Architecture diagram

The Architecture view is a textual model of the product, rendered as a compound-layout SVG. Boxes are nodes (systems, services, modules, components, externals). Arrows are edges with a kind of their own (calls, reads, writes, subscribes, etc.). Both nodes and edges can link a repository and a path so the diagram maps onto the source tree.

Architecture diagram with nested compound boxes and labelled edges

How it is maintained

Agents edit the graph via nottario.arch.* MCP tools (upsert_node, upsert_edge, move_node, remove_*). The web UI is read-only for the structure: humans browse it, focus a node, follow edges to neighbours, and edit the right-rail description inline. Anything structural — adding a service, reparenting a module, adding an edge between two components — flows through an agent.
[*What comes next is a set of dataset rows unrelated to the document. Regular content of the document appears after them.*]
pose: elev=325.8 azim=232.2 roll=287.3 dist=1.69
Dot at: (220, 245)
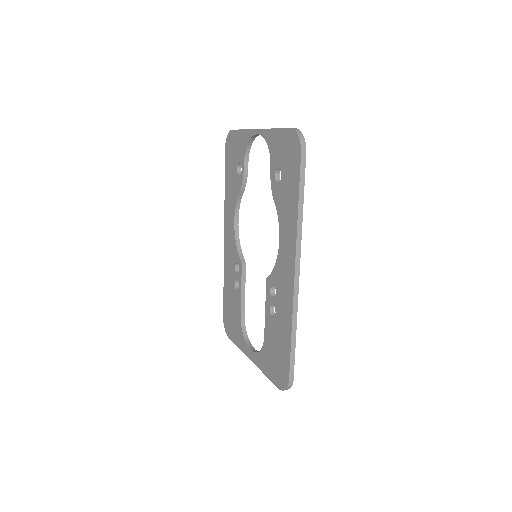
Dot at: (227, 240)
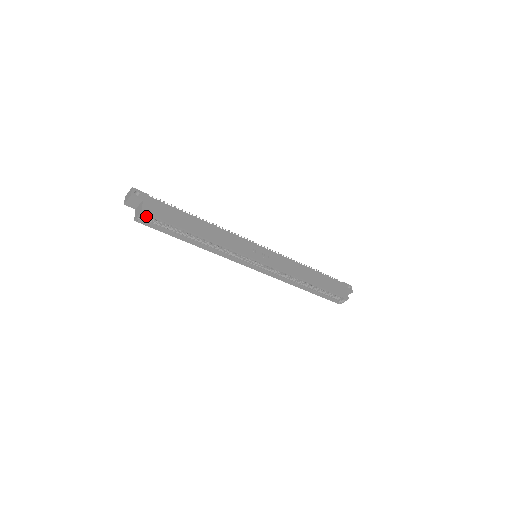
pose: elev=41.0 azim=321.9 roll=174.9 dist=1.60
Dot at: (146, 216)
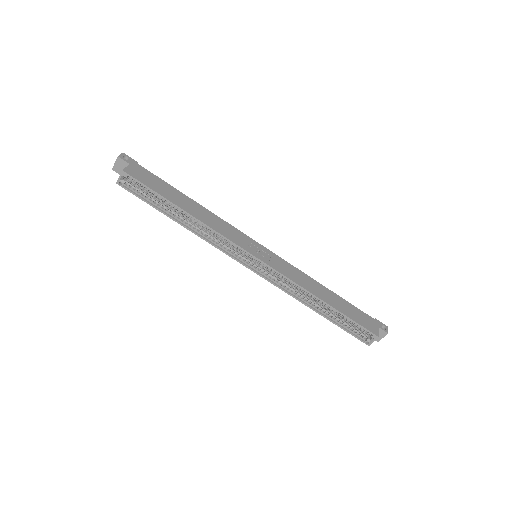
Dot at: (130, 181)
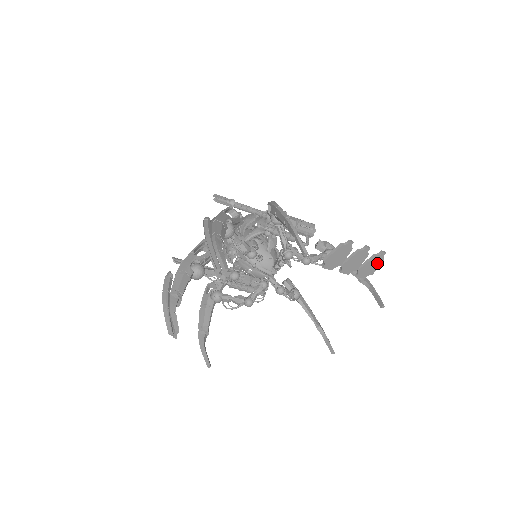
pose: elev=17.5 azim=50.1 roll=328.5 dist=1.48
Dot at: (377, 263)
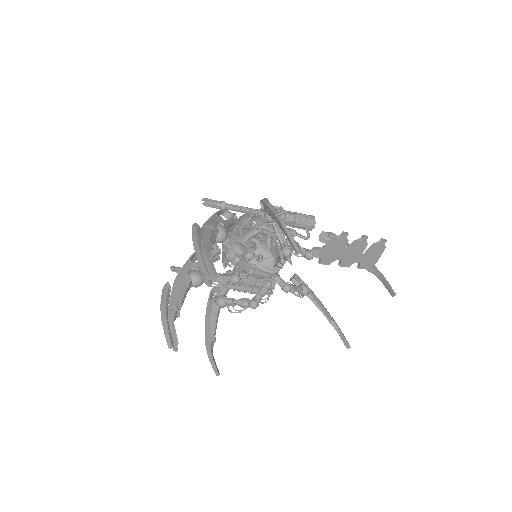
Dot at: (379, 252)
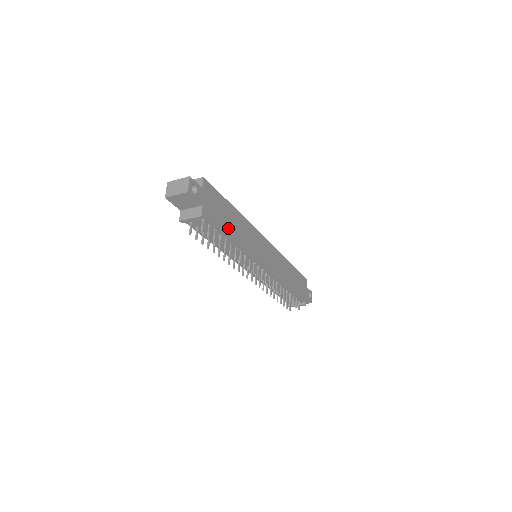
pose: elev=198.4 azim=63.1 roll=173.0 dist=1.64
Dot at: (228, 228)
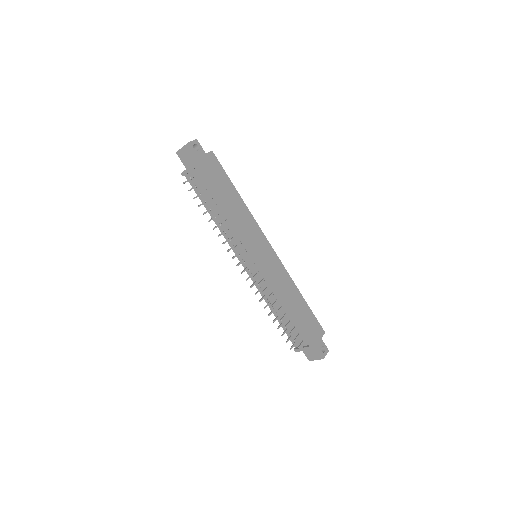
Dot at: (221, 196)
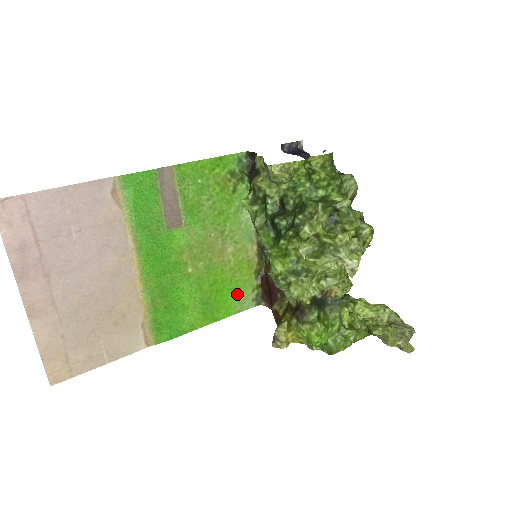
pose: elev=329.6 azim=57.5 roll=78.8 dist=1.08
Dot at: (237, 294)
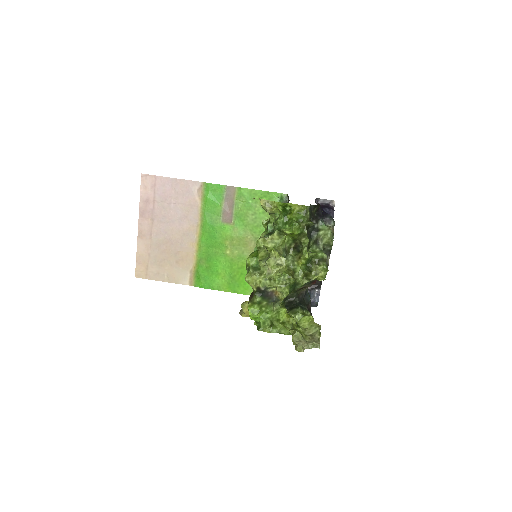
Dot at: occluded
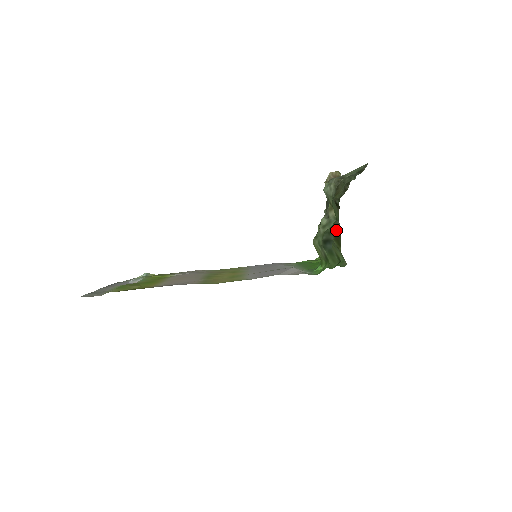
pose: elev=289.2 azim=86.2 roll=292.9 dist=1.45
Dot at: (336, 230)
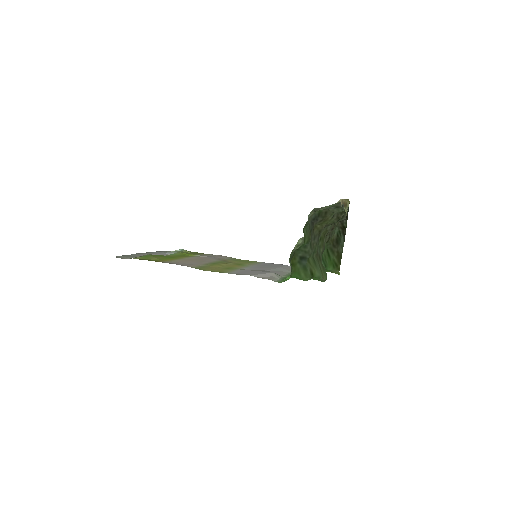
Dot at: (339, 249)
The textual representation is intentional: it makes the graph diffable, reviewable in PRs, and trivially editable by an LLM.

What you see

  • Compound layout: parents (systems, services) contain their children (modules, components). The renderer collapses dense subgraphs and expands them on click, so the canvas stays legible even when the project grows.
  • Right rail: when a node is focused, the rail shows its description, the repo and path it links, and the inbound / outbound edges with their kinds and target slugs.
  • Search: the global / shortcut filters nodes by slug or name. A matched node is highlighted; the rest dims.

What it is good for

  • Onboarding: a new contributor (human or agent) opens the Architecture page and sees the shape of the system before reading a single file.
  • Refactor planning: "who depends on backend.realtime?" is one click on the rail's ← incoming list.
  • Drift detection: when the graph diverges from the code, the difference is visible and an agent can fix one or the other.

How an agent maintains the graph

The web UI is read-only for the structure on purpose: every structural edit flows through an agent via the MCP architecture domain, so the textual history of the graph stays diffable and reviewable.

  • nottario.arch.list_nodes { project_id, parent_slug? } returns the children of a parent (or the roots when no parent is given).
  • nottario.arch.get_node { project_id, slug } returns one node's description, kind, linked repo and path.
  • nottario.arch.upsert_node { project_id, slug, parent_slug, kind, name, description } creates or updates a node. The server decodes a small set of common HTML entities defensively, but agents should send Pages & Router, not Pages & Router.
  • nottario.arch.upsert_edge { project_id, from_slug, to_slug, kind, label? } connects two nodes with a relationship of a given kind (calls, reads, writes, subscribes, etc.).
  • nottario.arch.move_node and remove_node / remove_edge cover the rest.

The right rail's description field is the one place the web UI does write: humans can edit a node's description inline, which the server then stores via the same upsert_node path.